Clinical, laboratory and genetic features of Erdheim-Chester disease patients: analysis of a retrospective cohort of two reference centers in Latin America

Objectives and Methods: Erdheim-Chester disease (ECD) is a rare histiocytic neoplasm with a heterogeneous clinical course, ranging from localized and asymptomatic bone lesions to a multisystem disease, causing significant morbidity and mortality. There are few cohorts published, mainly from North America and Europe. We retrospectively collected clinical data on sixteen biopsy-proven ECD patients diagnosed and treated at two Brazilian reference centres for histiocytic disorders from January 2006 to February 2020. Results: Median time from onset of symptoms to diagnosis was 13 months (0.1-142). The main organ involved in ECD was bone (75%) and also 75% of the patients presented involvement of more than one organ, characterizing a multi-organic form. BRAF status was available in 81.2% of patients and BRAF V600E mutation was detected by Sanger sequencing in only 18.8%, which can be explained by the low sensitivity of this technique. All patients were treated due to symptomatic disease and a median of two lines (range: 1-7) of therapy were needed. The most common first-line therapy used was α-interferon (75%).

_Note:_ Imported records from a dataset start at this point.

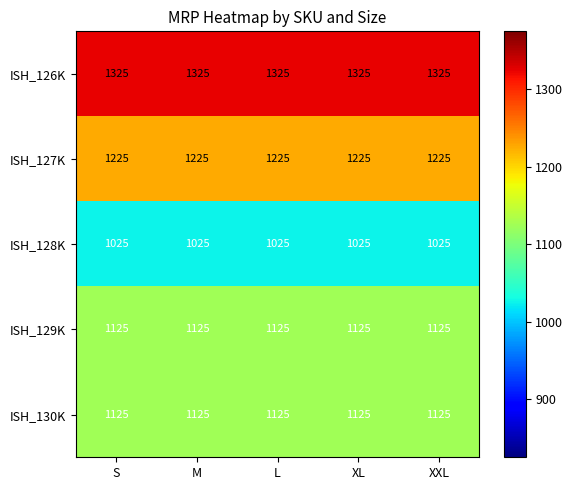

What is the spread (max minus min) of values at S?

300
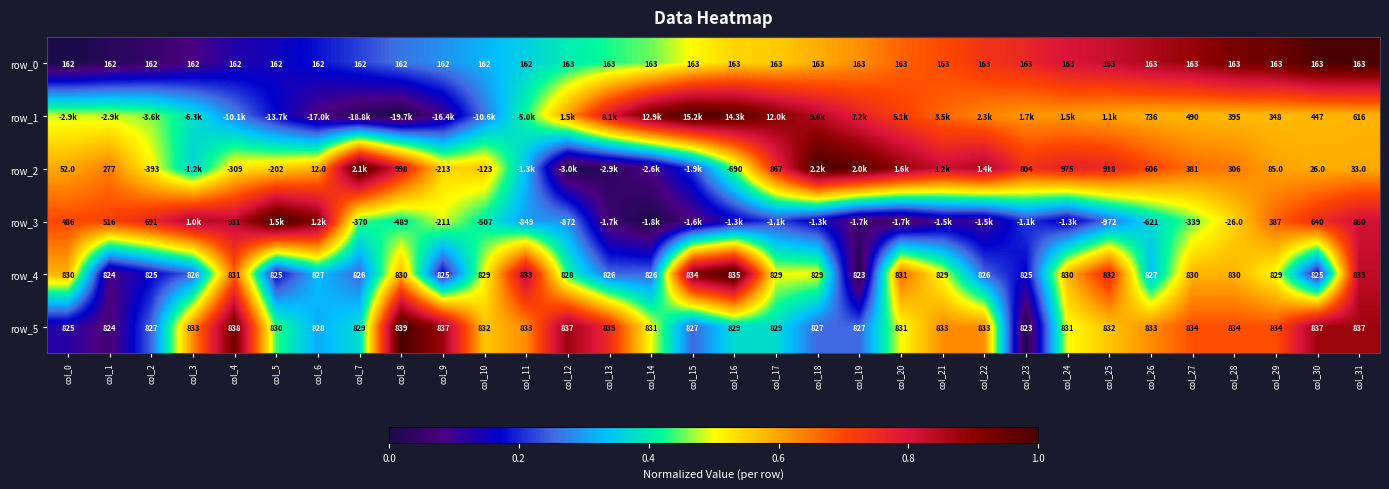

The row_2 series shows 0.2 at col_26. True or false?

False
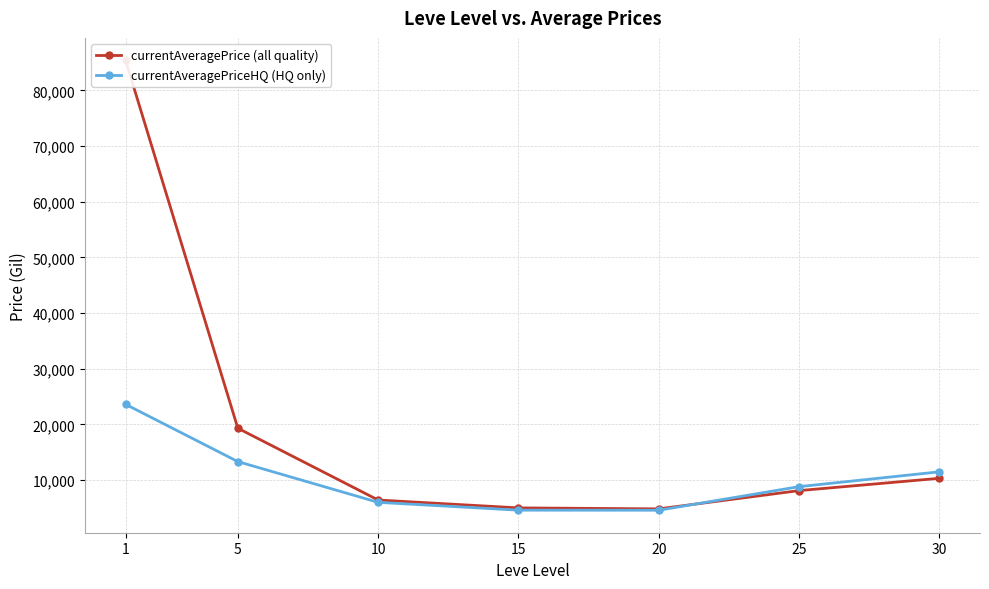

What is the difference between the maximum and minimum values in the currentAveragePriceHQ (HQ only) series?

19020.0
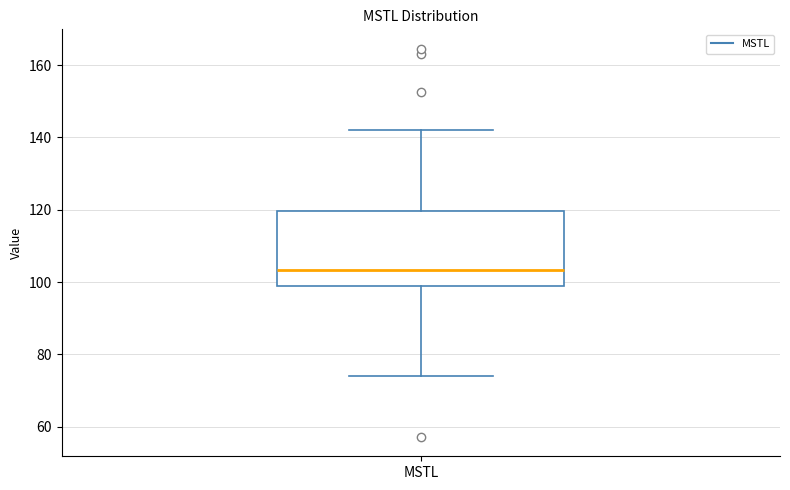

Transcribe this box plot: give where the median line is, the range the box spans, and where the two whiskers end, as read against the y-axis. The values are not printed on the chart, so give them approximately, as read against the axis.

median 104, box 98 to 120, whiskers 74 to 142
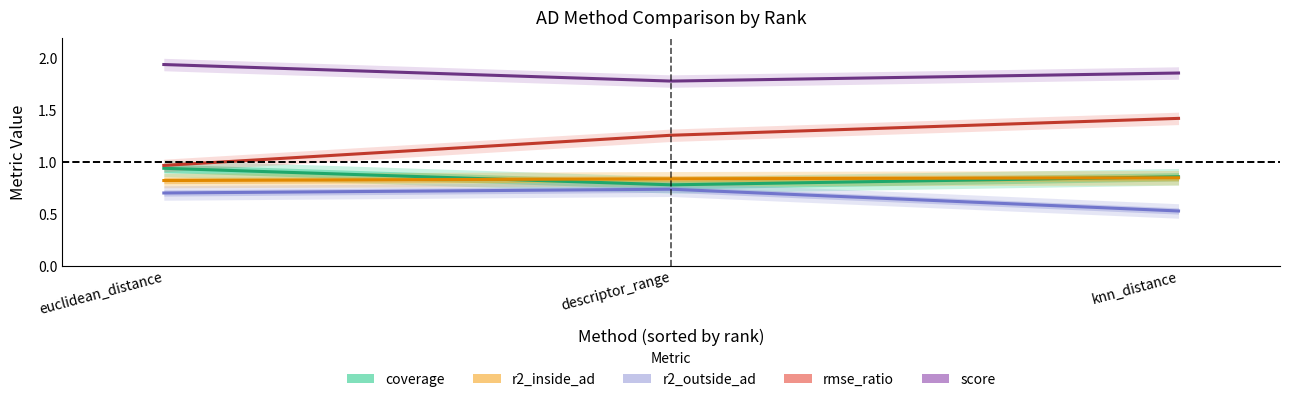

What is the value of the r2_inside_ad point at the 3rd from the left?

0.9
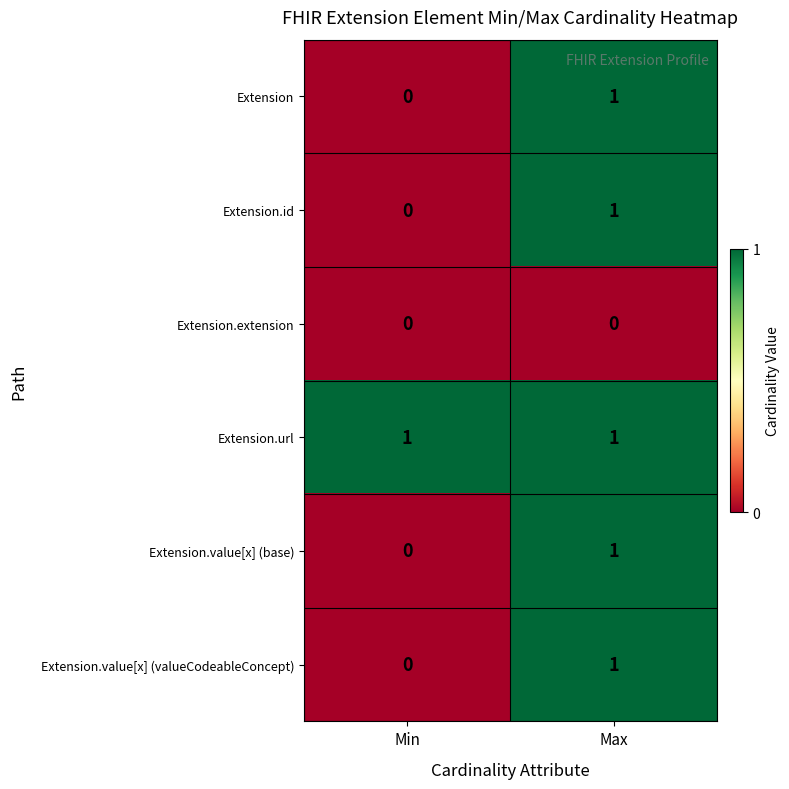

At which category is the sum across all series the highest?

Max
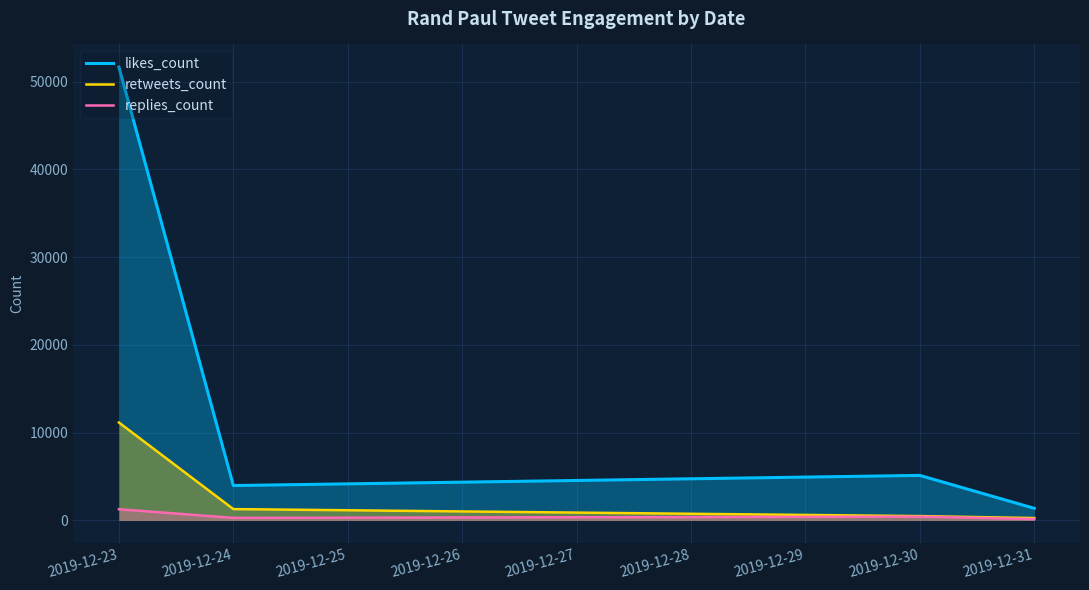

Between 2019-12-23 and 2019-12-24, which is larger?

2019-12-23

The median progression-free survival was 7.5 months, and the median OS was not reached. Discussion and Conclusion: In the largest Latin American cohort of patients with ECD reported to date, we observed findings which resemble demographic characteristics, sites of involvement and treatment choices reported by other groups. The outcomes may be better with target therapies such as BRAF and MEK inhibitors in patients with mutation and with the adoption of recently published consensus recommendations for the management of ECD patients.